___ Фрагмент страницы ___

Везде выбор такого должностного лица, как мировой судья, из людей политически неблагонадежных был бы явлением прискорбным; в России это чудовищность. Говорим "чудовищность", потому что в России, в нынешней России, нет таких революционных партий, относительно которых общество могло бы держать себя сколько-нибудь нейтрально.

Кто наши революционеры?

Заграничные, особенно немецкие, газеты полны известий о революции, якобы кипящей теперь в недрах России. Вся Россия, говорят, покрыта сетью заговора, который имеет свои узлы во всех значительных городах ее, а главный центр — в Москве.

Вы изумляетесь этому, вы думаете, что над вами издеваются? А между тем в самом деле производятся политические аресты, ходят слухи о каких-то прокламациях, даже совершаются политические убийства.

Что же это такое? Кто же вожди этой великой русской революции и чего они хотят? Надобно наконец взглянуть прямо в глаза опасности, которой нас пугают.

Вожди этой великой революционной партии, осветившей всю Россию, имеют притон свой в Швейцарии. Женева, как прежде Лондон, — вот тот пункт на земном шаре, куда сходятся видимые нити этой организации. Счастливая Женева! Какая блистательная роль суждена этой скромной пуританской Женеве! Отсюда раздаются те мощные голоса, которые потрясают в основаниях величайшую Империю в мире, всегда казавшуюся незыблемым колоссом. Отсюда сыплются воззвания к топорам, отсюда отправляются к нам эмиссары, сюда бегут за вдохновением и приказаниями Худяковы и Нечаевы. Об издателях "Колокола" уже не говорят. Скипетр русской революционной партии перешел в руки к другой знаменитости, к тому Бакунину, который в 1849 году бунтовал на дрезденских улицах, попал за то в австрийские казематы, был потом выдан нашему правительству, сидел в крепости, писал оттуда умилительные и полные раскаяния письма, был помилован и выслан на житье в Сибирь, где ему была дарована полная свобода, служил там по откупам, женился там на молоденькой польке из ссыльного семейства, сошелся со многими из соплеменников своей жены и, когда разыгралось польское дело, бежал из Сибири; в 1863 году вместе с несколькими сорванцами польской эмиграции предпринимал морскую экспедицию против России, но предпочел высадиться на шведском берегу. Вот он, этот вождь русской революционной партии, организатор заговора, покрывшего теперь своей сетью всю Россию. "Верно то, пишут в "Allgemeine Zeitung", — что Бакунин есть основатель и руководитель этого заговора, который имеет своей целью ни больше ни меньше как уничтожение всякого государственного начала, отвержение всякой личной собственности и воцарение коммунизма".

___ Предоставленные строки ___

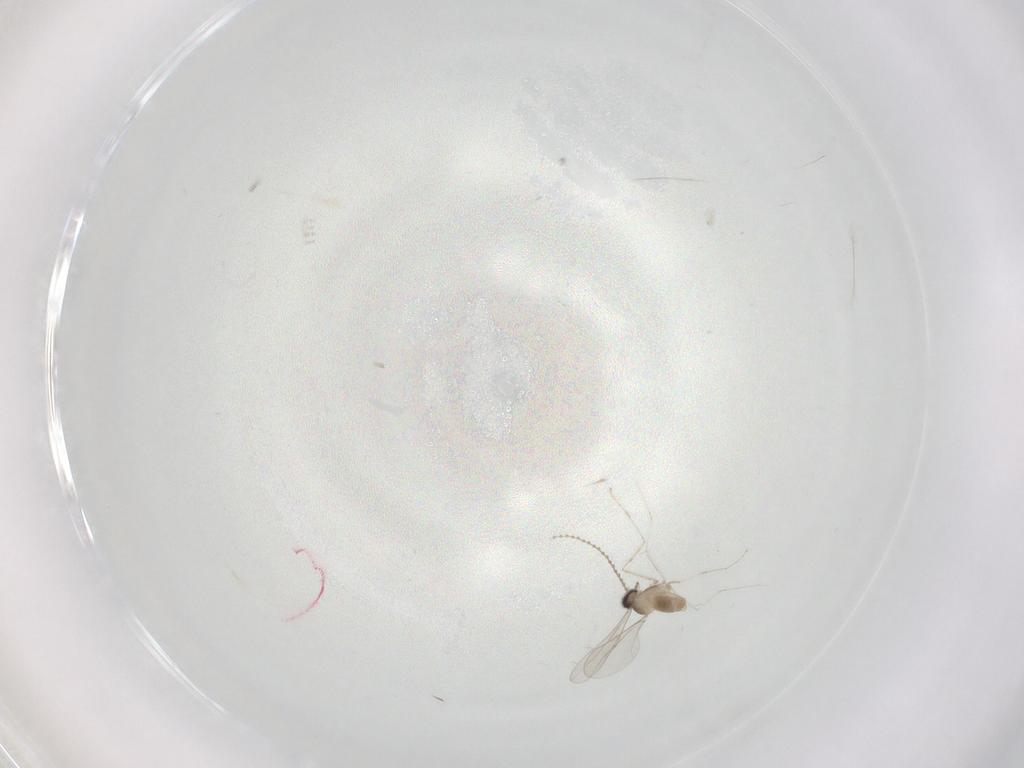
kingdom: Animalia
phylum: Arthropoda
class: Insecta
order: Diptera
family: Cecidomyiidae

___
___ Предоставленные строки ___

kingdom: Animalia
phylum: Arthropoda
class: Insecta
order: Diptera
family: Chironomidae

___

* [Задания]:
(a) Пожалуйста, повторите дословно часть фрагмента страницы от «Заграничные, особенно немецкие, газеты» до «совершаются политические убийства.».
(b) В каком году, согласно фрагменту страницы, Бакунин бунтовал на дрезденских улицах?

* [Ответы по заданиям]:
(a)
Заграничные, особенно немецкие, газеты полны известий о революции, якобы кипящей теперь в недрах России. Вся Россия, говорят, покрыта сетью заговора, который имеет свои узлы во всех значительных городах ее, а главный центр — в Москве.

Вы изумляетесь этому, вы думаете, что над вами издеваются? А между тем в самом деле производятся политические аресты, ходят слухи о каких-то прокламациях, даже совершаются политические убийства.

(b) В 1849 году.